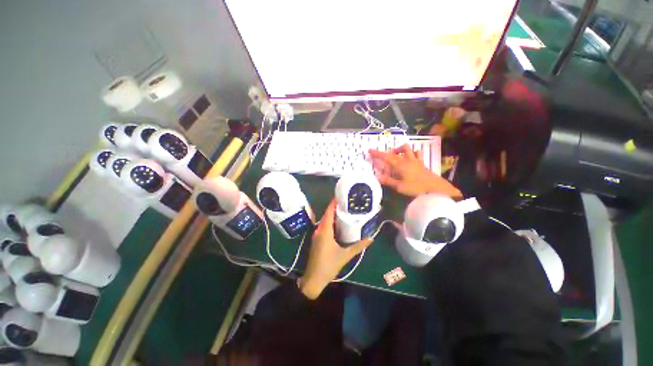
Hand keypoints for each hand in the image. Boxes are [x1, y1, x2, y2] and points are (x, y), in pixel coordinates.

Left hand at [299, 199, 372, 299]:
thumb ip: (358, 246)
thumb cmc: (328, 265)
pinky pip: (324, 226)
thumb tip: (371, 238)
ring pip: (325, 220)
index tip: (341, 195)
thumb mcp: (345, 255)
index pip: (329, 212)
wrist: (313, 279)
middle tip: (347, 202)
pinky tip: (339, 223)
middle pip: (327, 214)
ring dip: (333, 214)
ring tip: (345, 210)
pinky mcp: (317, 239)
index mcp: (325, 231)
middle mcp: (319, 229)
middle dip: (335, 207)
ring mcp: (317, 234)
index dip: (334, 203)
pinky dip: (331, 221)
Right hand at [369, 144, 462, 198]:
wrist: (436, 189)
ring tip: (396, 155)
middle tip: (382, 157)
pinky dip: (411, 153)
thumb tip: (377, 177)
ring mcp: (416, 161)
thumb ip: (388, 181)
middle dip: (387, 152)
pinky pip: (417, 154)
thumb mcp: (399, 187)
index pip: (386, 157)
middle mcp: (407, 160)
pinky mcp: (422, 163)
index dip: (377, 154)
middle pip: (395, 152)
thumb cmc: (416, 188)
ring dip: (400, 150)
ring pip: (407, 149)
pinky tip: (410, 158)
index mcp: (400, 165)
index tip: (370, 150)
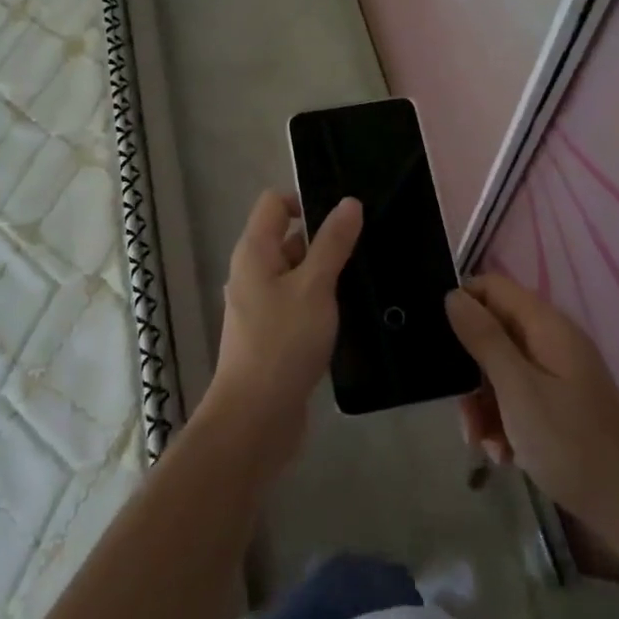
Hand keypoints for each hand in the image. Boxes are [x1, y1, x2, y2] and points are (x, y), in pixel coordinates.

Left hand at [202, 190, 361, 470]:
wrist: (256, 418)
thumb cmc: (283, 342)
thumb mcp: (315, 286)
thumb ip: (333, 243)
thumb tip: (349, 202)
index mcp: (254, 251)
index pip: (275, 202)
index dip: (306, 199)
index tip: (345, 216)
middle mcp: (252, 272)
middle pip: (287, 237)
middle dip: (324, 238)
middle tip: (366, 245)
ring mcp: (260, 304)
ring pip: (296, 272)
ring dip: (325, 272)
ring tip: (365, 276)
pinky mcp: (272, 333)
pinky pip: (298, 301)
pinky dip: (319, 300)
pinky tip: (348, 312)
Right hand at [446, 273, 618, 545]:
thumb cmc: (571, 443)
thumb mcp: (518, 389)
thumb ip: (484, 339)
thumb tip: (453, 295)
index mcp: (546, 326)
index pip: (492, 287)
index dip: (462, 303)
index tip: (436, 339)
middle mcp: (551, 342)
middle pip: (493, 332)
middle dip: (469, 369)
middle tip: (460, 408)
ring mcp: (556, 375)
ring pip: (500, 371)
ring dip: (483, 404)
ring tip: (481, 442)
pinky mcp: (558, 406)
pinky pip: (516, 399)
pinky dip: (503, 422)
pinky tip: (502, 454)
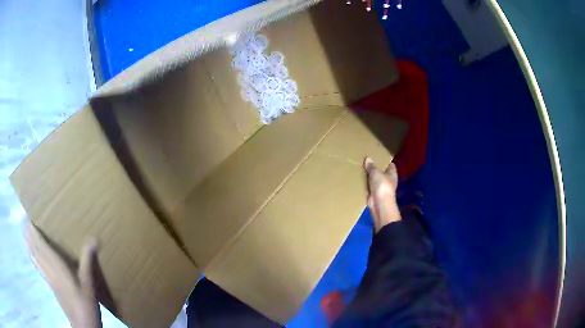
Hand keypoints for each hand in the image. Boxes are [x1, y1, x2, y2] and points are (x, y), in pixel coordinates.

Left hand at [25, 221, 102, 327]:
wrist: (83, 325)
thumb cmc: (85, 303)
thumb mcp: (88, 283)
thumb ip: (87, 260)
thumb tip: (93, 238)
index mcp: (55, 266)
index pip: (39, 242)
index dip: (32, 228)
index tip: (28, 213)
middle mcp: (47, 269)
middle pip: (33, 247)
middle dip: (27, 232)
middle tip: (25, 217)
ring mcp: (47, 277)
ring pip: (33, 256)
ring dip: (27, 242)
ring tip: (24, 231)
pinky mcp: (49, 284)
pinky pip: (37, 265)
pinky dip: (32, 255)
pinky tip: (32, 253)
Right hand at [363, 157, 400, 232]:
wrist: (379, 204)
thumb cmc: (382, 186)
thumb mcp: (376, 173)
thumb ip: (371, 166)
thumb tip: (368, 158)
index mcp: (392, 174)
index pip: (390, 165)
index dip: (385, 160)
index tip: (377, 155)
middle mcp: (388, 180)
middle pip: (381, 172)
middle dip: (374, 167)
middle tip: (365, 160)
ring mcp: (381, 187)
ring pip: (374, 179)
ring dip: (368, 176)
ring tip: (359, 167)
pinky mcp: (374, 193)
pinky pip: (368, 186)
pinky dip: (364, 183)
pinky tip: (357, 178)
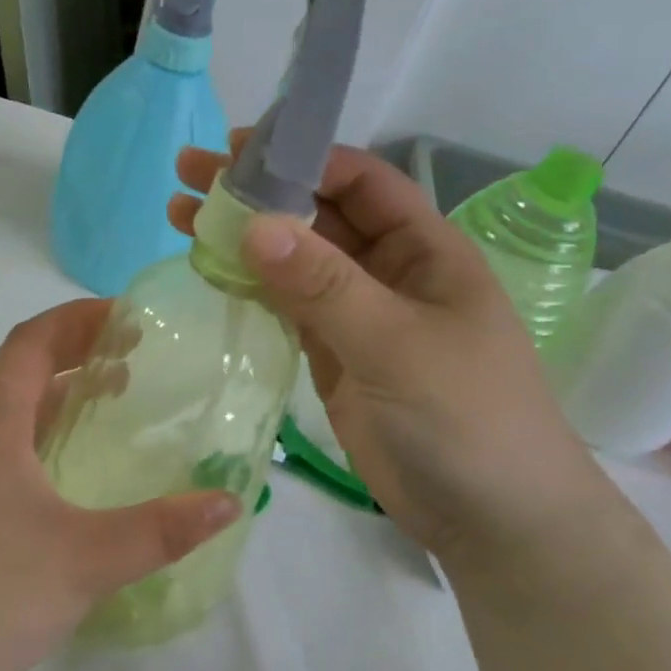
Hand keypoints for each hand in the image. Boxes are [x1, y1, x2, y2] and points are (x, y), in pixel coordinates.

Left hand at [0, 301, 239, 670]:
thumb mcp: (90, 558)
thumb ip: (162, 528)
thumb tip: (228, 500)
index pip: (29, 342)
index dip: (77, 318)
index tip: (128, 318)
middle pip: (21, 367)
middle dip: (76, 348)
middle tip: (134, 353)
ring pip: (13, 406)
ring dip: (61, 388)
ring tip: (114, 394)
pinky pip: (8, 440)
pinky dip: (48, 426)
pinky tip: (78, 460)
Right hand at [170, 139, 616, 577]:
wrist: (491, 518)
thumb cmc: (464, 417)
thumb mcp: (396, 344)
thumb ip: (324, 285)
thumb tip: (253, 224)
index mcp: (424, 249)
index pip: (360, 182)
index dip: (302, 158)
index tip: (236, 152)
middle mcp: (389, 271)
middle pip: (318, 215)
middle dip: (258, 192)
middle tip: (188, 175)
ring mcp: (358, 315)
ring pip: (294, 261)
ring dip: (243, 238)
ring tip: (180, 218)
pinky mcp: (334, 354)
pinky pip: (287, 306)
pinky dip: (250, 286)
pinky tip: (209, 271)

**What is required**.
Quote every record above exactly, leaving out the pictures.

**Answer box**.
Hand keypoints for each hand in the image. Boxes are [x1, y1, x2, y2] and points are (x, y), in pixel coordinates.

Left hand at [299, 199, 372, 299]:
thumb ip: (358, 246)
thumb cmc: (328, 265)
pinky pip: (324, 226)
thumb tip: (371, 238)
ring pip: (325, 220)
index tip: (341, 195)
thumb mcp: (345, 255)
index pip: (329, 212)
wrist: (313, 279)
middle tip: (347, 202)
pinky tip: (339, 223)
middle pip: (327, 214)
ring dip: (333, 214)
ring tip: (345, 210)
pinky mcp: (317, 239)
index mcp: (325, 231)
middle mcp: (319, 229)
middle dip: (335, 207)
ring mcp: (317, 234)
index dip: (334, 203)
pinky dip: (331, 221)
Right hand at [369, 144, 462, 198]:
wrist: (436, 189)
ring tip: (396, 155)
middle tip: (382, 157)
pinky dip: (411, 153)
thumb tip: (377, 177)
ring mcp: (416, 161)
thumb ip: (388, 181)
middle dip: (387, 152)
pinky pip: (417, 154)
thumb mcp: (399, 187)
index pip: (386, 157)
middle mcp: (407, 160)
pinky mcp: (422, 163)
index dip: (377, 154)
middle pip: (395, 152)
thumb cmc: (416, 188)
ring dip: (400, 150)
ring pip: (407, 149)
pinky tip: (410, 158)
index mcp: (400, 165)
index tip: (370, 150)
Hand keypoints for each hand in the image. Boxes are [x1, y1, x2, y2] and points are (x, y), in pixel coordinates.

Left hand at [202, 190, 361, 470]:
wrist: (256, 418)
thumb cmc: (283, 342)
thumb mcp: (315, 286)
thumb ip: (333, 243)
thumb tip: (349, 202)
index mcp: (254, 251)
index pip: (275, 202)
index dip: (306, 199)
index tip: (345, 216)
middle mcp: (252, 272)
middle pip: (287, 237)
middle dip: (324, 238)
middle tip: (366, 245)
ring mcp: (260, 304)
ring pip: (296, 272)
ring dip: (325, 272)
ring tip: (365, 276)
pinky mcp: (272, 333)
pinky pip: (298, 301)
pinky dip: (319, 300)
pinky tip: (348, 312)
Right hand at [446, 273, 618, 545]:
thumb cmc: (571, 443)
thumb mcp: (518, 389)
thumb ip: (484, 339)
thumb tip: (453, 295)
index mcp: (546, 326)
index pip: (492, 287)
index dip: (462, 303)
index tip: (436, 339)
middle mcp: (551, 342)
middle pip: (493, 332)
middle dip: (469, 369)
middle tip: (460, 408)
ring mcp: (556, 375)
ring pip: (500, 371)
ring dip: (483, 404)
ring tip: (481, 442)
pinky mcp: (558, 406)
pinky pip: (516, 399)
pinky dip: (503, 422)
pinky tip: (502, 454)
Hand keypoints for each hand in the image. Boxes are [x1, y1, x2, y2] and points are (x, y), in pixel coordinates.

Left hand at [25, 221, 102, 327]:
wrist: (83, 325)
thumb cmc: (85, 303)
thumb mcp: (88, 283)
thumb ip: (87, 260)
thumb tip: (93, 238)
index mcp: (55, 266)
index pip: (39, 242)
index dip: (32, 228)
index tip: (28, 213)
middle mcp: (47, 269)
middle pip: (33, 247)
middle dip: (27, 232)
middle tip: (25, 217)
ring mcp: (47, 277)
ring pip: (33, 256)
ring dip: (27, 242)
ring tip: (24, 231)
pinky mcp: (49, 284)
pinky pip: (37, 265)
pinky dip: (32, 255)
pinky tip: (32, 253)
Right hand at [363, 157, 400, 232]:
wrist: (379, 204)
thumb cmc: (382, 186)
thumb mcp: (376, 173)
thumb ip: (371, 166)
thumb tip: (368, 158)
index mcp: (392, 174)
index pip: (390, 165)
index dip: (385, 160)
index tip: (377, 155)
middle mcp: (388, 180)
middle pip: (381, 172)
middle dip: (374, 167)
middle tip: (365, 160)
ring mcp: (381, 187)
ring pip: (374, 179)
ring dip: (368, 176)
ring tip: (359, 167)
pinky mcp: (374, 193)
pinky pip: (368, 186)
pinky dip: (364, 183)
pinky tip: (357, 178)
Hand keypoints for each hand in the image. Boxes are [x1, y1, x2, y2] and points are (x, y), in pixel coordinates.

Left hand at [0, 301, 239, 670]:
thumb mcp: (90, 558)
thumb ip: (162, 528)
thumb tip: (228, 500)
index pip: (29, 342)
index dip: (77, 318)
index tip: (128, 318)
middle pip: (21, 367)
middle dip: (76, 348)
middle tip: (134, 353)
ring pip: (13, 406)
ring dip: (61, 388)
ring tip: (114, 394)
pinky pip: (8, 440)
pinky dip: (48, 426)
pinky tip: (78, 460)
Right hand at [170, 139, 616, 577]:
wrist: (491, 518)
thumb cmc: (464, 417)
thumb mcp: (396, 344)
thumb ip: (324, 285)
thumb tip: (253, 224)
index mcp: (424, 249)
index pip: (360, 182)
index dip: (302, 158)
index tip: (236, 152)
middle mcp: (389, 271)
middle pip: (318, 215)
middle dip: (258, 192)
middle tip: (188, 175)
ring mcp: (358, 315)
ring pip: (294, 261)
ring dip: (243, 238)
ring tip: (180, 218)
pinky mcp: (334, 354)
pinky pip: (287, 306)
pinky dip: (250, 286)
pinky tip: (209, 271)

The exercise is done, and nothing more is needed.